Liberia: Two Teachers to Hundreds of Students

... The Story of the Mulbah Town Public School in Bomi County

By Center for Transparency and Accountability

Welcome to Mulbah Town Public school, a government-run elementary school, with one big problem: more students to only two teachers. The two teachers, Marvee Kamara and Mabudu Folley, both double as Principal and Vice Principal for Instruction, respectively, for one-hundred and nine students.

Located in Suehn Mecca, Mulbah Town Public school has an enrolment record of between 160 to 200 students per semester.  But its current situation is not something new.  In 2019, the school only had three teachers, which includes the current principal and vice-principal.

 “What we do here is when I give a lesson to the first graders, then I move to the next class and do the same, and when I finish giving a lesson to all the classes. I go back in the same order to start explaining the lesson,” said Marvee, the principal of the school, which runs from 8 am to 1 pm.

Mabudu, who was then a teacher, also now serves as a registrar in charge of the Early Childhood Education (ECE), while his boss, Marvee, is busy from one class to another, assigning daily lessons to students from grades one to six. The same is repeated during the administration of tests for the students.

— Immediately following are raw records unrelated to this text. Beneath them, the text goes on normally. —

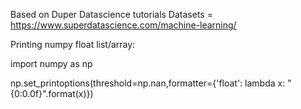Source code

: Based on Duper Datascience tutorials
Datasets = https://www.superdatascience.com/machine-learning/


Printing numpy float list/array:

import numpy as np

np.set_printoptions(threshold=np.nan,formatter={'float': lambda x: "{0:0.0f}".format(x)})
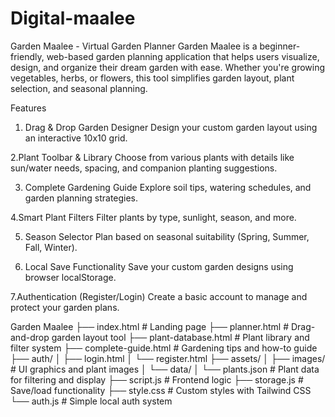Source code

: # Digital-maalee
Garden Maalee - Virtual Garden Planner
Garden Maalee is a beginner-friendly, web-based garden planning application that helps users visualize, design, and organize their dream garden with ease. Whether you're growing vegetables, herbs, or flowers, this tool simplifies garden layout, plant selection, and seasonal planning.

 Features
1. Drag & Drop Garden Designer
Design your custom garden layout using an interactive 10x10 grid.

 2.Plant Toolbar & Library
Choose from various plants with details like sun/water needs, spacing, and companion planting suggestions.

3. Complete Gardening Guide
Explore soil tips, watering schedules, and garden planning strategies.

4.Smart Plant Filters
Filter plants by type, sunlight, season, and more.

5. Season Selector
Plan based on seasonal suitability (Spring, Summer, Fall, Winter).

6. Local Save Functionality
Save your custom garden designs using browser localStorage.

 7.Authentication (Register/Login)
Create a basic account to manage and protect your garden plans.

 Garden Maalee
├── index.html              # Landing page
├── planner.html            # Drag-and-drop garden layout tool
├── plant-database.html     # Plant library and filter system
├── complete-guide.html     # Gardening tips and how-to guide
├── auth/
│   ├── login.html
│   └── register.html
├── assets/
│   ├── images/             # UI graphics and plant images
│   └── data/
│       └── plants.json     # Plant data for filtering and display
├── script.js               # Frontend logic
├── storage.js              # Save/load functionality
├── style.css               # Custom styles with Tailwind CSS
└── auth.js                 # Simple local auth system


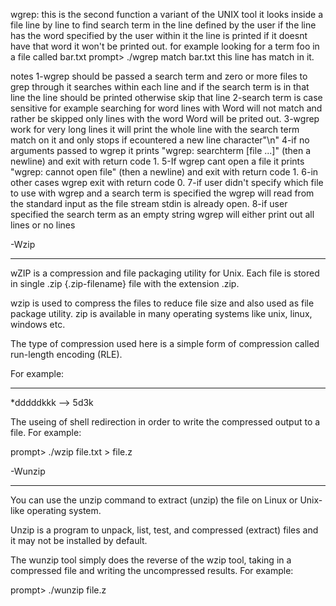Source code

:wgrep:
this is the second function a variant of the UNIX tool it looks inside a file line by line to find  search term in the line defined by the user
if the line has the word specified by the user within it the line is printed if it doesnt have that word it won't be printed out. for example looking for a term foo
in a file called bar.txt
	prompt> ./wgrep match bar.txt
	this line has match in it.
	
	
notes
1-wgrep should be passed a search term and zero or more files to grep through it searches within each line and if the search term is in that line
the line should be printed otherwise skip that line
2-search term is case sensitive for example searching for word lines with Word will not match and rather be skipped only lines with the word Word will be prited out.
3-wgrep work for very long lines it will print the whole line with the search term match on it and only stops if ecountered a new line character"\n"
4-if no arguments passed to wgrep it prints "wgrep: searchterm [file ...]" (then a newline) and exit with return code 1.
5-If wgrep cant open a file it prints "wgrep: cannot open file" (then a newline) and exit with return code 1.
6-in other cases wgrep exit with return code 0.
7-if user didn't specify which file to use with wgrep and a search term is specified the wgrep will read from the standard input as the file stream stdin is already open.
8-if user specified the search term as an empty string wgrep will either print out all lines or no lines




-Wzip
_____

wZIP is a compression and file packaging utility for Unix. Each file is stored in single .zip {.zip-filename} file with the extension .zip.

wzip is used to compress the files to reduce file size and also used as file package utility. zip is available in many operating systems like unix, linux, windows etc.

The type of compression used here is a simple form of compression called run-length encoding (RLE).

For example:
____________

*dddddkkk --> 5d3k

The useing of shell redirection in order to write the compressed output to a file. For example:

prompt> ./wzip file.txt > file.z


-Wunzip
_______

You can use the unzip command to extract (unzip) the file on Linux or Unix-like operating system. 

Unzip is a program to unpack, list, test, and compressed (extract) files and it may not be installed by default.

The wunzip tool simply does the reverse of the wzip tool, taking in a compressed file and writing the uncompressed results. For example:

prompt> ./wunzip file.z



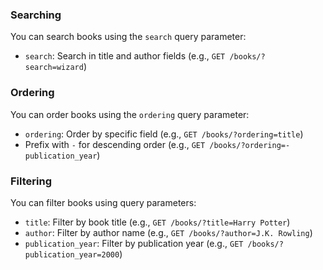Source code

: ### Searching
You can search books using the `search` query parameter:
- `search`: Search in title and author fields (e.g., `GET /books/?search=wizard`)


### Ordering
You can order books using the `ordering` query parameter:
- `ordering`: Order by specific field (e.g., `GET /books/?ordering=title`)
- Prefix with `-` for descending order (e.g., `GET /books/?ordering=-publication_year`)


### Filtering
You can filter books using query parameters:
- `title`: Filter by book title (e.g., `GET /books/?title=Harry Potter`)
- `author`: Filter by author name (e.g., `GET /books/?author=J.K. Rowling`)
- `publication_year`: Filter by publication year (e.g., `GET /books/?publication_year=2000`)
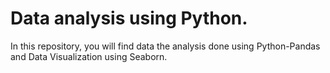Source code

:# Data analysis using Python. 
In this repository, you will find data the analysis done using Python-Pandas and Data Visualization using Seaborn.
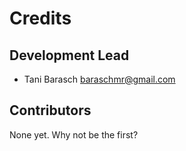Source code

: # Credits


## Development Lead

* Tani Barasch <baraschmr@gmail.com>

## Contributors

None yet. Why not be the first?
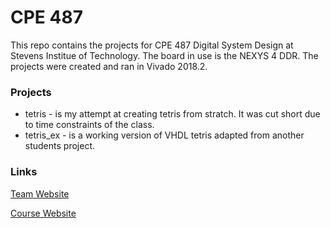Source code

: # CPE 487

This repo contains the projects for CPE 487 Digital System Design at Stevens Institue of Technology. The board in use is the NEXYS 4 DDR. The projects were created and ran in Vivado 2018.2.

### Projects

* tetris - is my attempt at creating tetris from stratch. It was cut short due to time constraints of the class.
* tetris_ex - is a working version of VHDL tetris adapted from another students project.

### Links
[Team Website](https://sites.google.com/view/dsdgroup1/home)

[Course Website](https://sites.google.com/view/ece487/home)
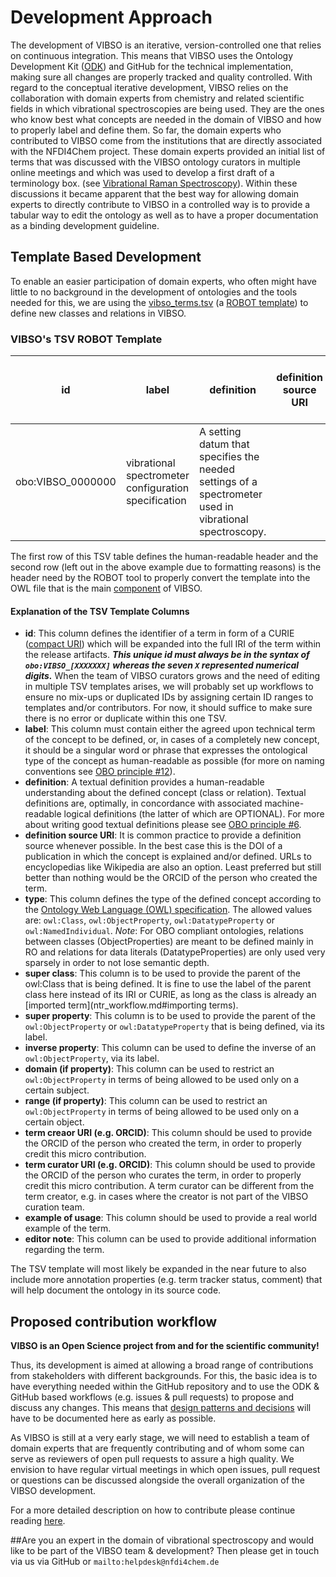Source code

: # Development Approach

The development of VIBSO is an iterative, version-controlled one that relies on continuous integration. This means that VIBSO uses the Ontology Development Kit ([ODK](https://github.com/INCATools/ontology-development-kit)) and GitHub
 for the technical implementation, making sure all changes are properly tracked and quality controlled. 
With regard to the conceptual iterative development, VIBSO relies on the collaboration with domain experts from chemistry and related scientific fields in which vibrational spectroscopies are being used. They are the ones who know best what concepts are needed in the domain of VIBSO and how to properly label and define them.
So far, the domain experts who contributed to VIBSO come from the institutions that are directly associated with the NFDI4Chem project. These domain experts provided an initial list of terms that was discussed with the VIBSO ontology curators in multiple online meetings and which was used to develop a first draft of a terminology box. (see [Vibrational Raman Spectroscopy](design_patterns.md#vibrational-raman-spectroscopy)). Within these discussions it became apparent that the best way for allowing domain experts to directly contribute to VIBSO in a controlled way is to provide a tabular way to edit the ontology as well as to have a proper documentation as a binding development guideline.


## Template Based Development
To enable an easier participation of domain experts, who often might have little to no background in the development of ontologies and the tools needed for this, we are using the [vibso_terms.tsv](https://github.com/NFDI4Chem/VibrationalSpectroscopyOntology/blob/main/src/templates/vibso_terms.tsv) (a [ROBOT template](http://robot.obolibrary.org/template)) to define new classes and relations in VIBSO. 

### VIBSO's TSV ROBOT Template 
| id                | label                                                | definition                                                                                             | definition source URI | type      | super class   | super property | inverse property | domain (if property) | range (if property) | term creaor URI (e.g. ORCID) | term curator URI (e.g. ORCID) | example of usage | editor note |
|-------------------|------------------------------------------------------|--------------------------------------------------------------------------------------------------------|-----------------------|-----------|---------------|----------------|------------------|----------------------|---------------------|------------------------------|-------------------------------|------------------|-------------|
| obo:VIBSO_0000000 | vibrational spectrometer configuration specification | A setting datum that specifies the needed settings of a spectrometer used in vibrational spectroscopy. |                       | owl:Class | setting datum |                |                  |                      |                     | ORCID:0000-0002-1595-3213    | 

The first row of this TSV table defines the human-readable header and the second row (left out in the above example due to formatting reasons) is the header need by the ROBOT tool to properly convert the template into the OWL file that is the main [component](odk-workflows/RepositoryFileStructure.md#components) of VIBSO.

#### Explanation of the TSV Template Columns

* **id**: This column defines the identifier of a term in form of a CURIE ([compact URI](https://en.wikipedia.org/wiki/CURIE)) which will be expanded into the full IRI of the term within the release artifacts. **_This unique id must always be in the syntax of `obo:VIBSO_[XXXXXXX]` whereas the seven `X` represented numerical digits._** When the team of VIBSO curators grows and the need of editing in multiple TSV templates arises, we will probably set up workflows to ensure no mix-ups or duplicated IDs by assigning certain ID ranges to templates and/or contributors. For now, it should suffice to make sure there is no error or duplicate within this one TSV.
* **label**: This column must contain either the agreed upon technical term of the concept to be defined, or, in cases of a completely new concept, it should be a singular word or phrase that expresses the ontological type of the concept as human-readable as possible (for more on naming conventions see [OBO principle #12](https://obofoundry.org/principles/fp-012-naming-conventions.html)). 
* **definition**: A textual definition provides a human-readable understanding about the defined concept (class or relation). Textual definitions are, optimally, in concordance with associated machine-readable logical definitions (the latter of which are OPTIONAL). For more about writing good textual definitions please see [OBO principle #6](https://obofoundry.org/principles/fp-006-textual-definitions.html).
* **definition source URI**: It is common practice to provide a definition source whenever possible. In the best case this is the DOI of a publication in which the concept is explained and/or defined. URLs to encyclopedias like Wikipedia are also an option. Least preferred but still better than nothing would be the ORCID of the person who created the term.
* **type**: This column defines the type of the defined concept according to the [Ontology Web Language (OWL) specification](https://www.w3.org/TR/owl-ref/). The allowed values are: `owl:Class`, `owl:ObjectProperty`,  `owl:DatatypeProperty` or `owl:NamedIndividual`. _Note_: For OBO compliant ontologies, relations between classes (ObjectProperties) are meant to be defined mainly in RO and relations for data literals (DatatypeProperties) are only used very sparsely in order to not lose semantic depth.
* **super class**: This column is to be used to provide the parent of the owl:Class that is being defined. It is fine to use the label of the parent class here instead of its IRI or CURIE, as long as the class is already an [imported term](ntr_workflow.md#importing terms).
* **super property**: This column is to be used to provide the parent of the `owl:ObjectProperty` or `owl:DatatypeProperty` that is being defined, via its label.
* **inverse property**: This column can be used to define the inverse of an `owl:ObjectProperty`, via its label. 
* **domain (if property)**: This column can be used to restrict an `owl:ObjectProperty` in terms of being allowed to be used only on a certain subject.
* **range (if property)**: This column can be used to restrict an `owl:ObjectProperty` in terms of being allowed to be used only on a certain object.
* **term creaor URI (e.g. ORCID)**: This column should be used to provide the ORCID of the person who created the term, in order to properly credit this micro contribution.
* **term curator URI (e.g. ORCID)**: This column should be used to provide the ORCID of the person who curates the term, in order to properly credit this micro contribution. A term curator can be different from the term creator, e.g. in cases where the creator is not part of the VIBSO curation team.
* **example of usage**: This column should be used to provide a real world example of the term. 
* **editor note**: This column can be used to provide additional information regarding the term.

The TSV template will most likely be expanded in the near future to also include more annotation properties (e.g. term tracker status, comment) that will help document the ontology in its source code.


## Proposed contribution workflow
**VIBSO is an Open Science project from and for the scientific community!** 

Thus, its development is aimed at allowing a broad range of contributions from stakeholders with different backgrounds. For this, the basic idea is to have everything needed within the GitHub repository and to use the ODK & GitHub based workflows (e.g. issues & pull requests) to propose and discuss any changes. This means that [design patterns and decisions](design_patterns.md) will have to be documented here as early as possible.

As VIBSO is still at a very early stage, we will need to establish a team of domain experts that are frequently contributing and of whom some can serve as reviewers of open pull requests to assure a high quality. We envision to have regular virtual meetings in which open issues, pull request or questions can be discussed alongside the overall organization of the VIBSO development. 

For a more detailed description on how to contribute please continue reading [here](contributing.md).


##Are you an expert in the domain of vibrational spectroscopy and would like to be part of the VIBSO team & development?
Then please get in touch via us via GitHub or `mailto:helpdesk@nfdi4chem.de `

Worse, supply to the school is also inadequate, with only two boxes of chalks being received from the Ministry of Education yearly.

Marvee cited the lack of instructors and educational supplies as the major challenges confronting the school.

“To address some of the issues confronting rural schools in Liberia, the government and people of Liberia need to firstly understand that rural teachers are faced with extreme conditions,” said CENTAL. “Therefore, support from the Government such as sufficient incentive and designed reward could mitigate the exodus of teachers into the rural areas or help to empower those already living there.” 

CENTAL added that the “Investment of resources and time to address these challenges can have a lasting effect on teacher retention in rural schools. Ensuring that teachers’ working conditions, security arrangements, and salaries are attractive and specific to the needs of the rural teachers could also mitigate this dreadful situation.”

Except for the latrine, the school edifice was recently painted through a school grant from the Global Partnership for Education (GPE). The GPE grant is usually disbursed by two installments at 60 and 40 percent. The total expected grant for the Mulbah Town Public School is US$800 for the semester 2021/2022.

The Mulbah Town Public School was constructed in 2017 at a cost of US$110,000 as one of the many projects implemented from the county social development fund from 2013-2017.

The situation is not unique to the Mulbah Town Public School, as most public schools across Liberia are faced with similar, some even worse, situations with students sitting on the floor to acquire education.

The Education Reform Act of 2011 obligates the Government to provide and ensure access to and increase the availability of high-quality educational opportunities for all citizens and residents without prejudice. Unfortunately, the pace to achieving the Education Reform Act is rather slow.

The law recognizes that education facilitates poverty reduction and is essential for the development of individual citizens and national growth. It further recognizes that education, especially Basic Education, equips people with the relevant skills to participate in essential economic and social activities of the nation.

“As education is prioritized in the urban centers, the same should be with the rural communities, especially taking into consideration the unique needs of the different locales. Having schools built and or having the same standards in all places may possess the ring of equality, but it conceals a bias favoring urban and suburban schools over the rural,” CENTAL added.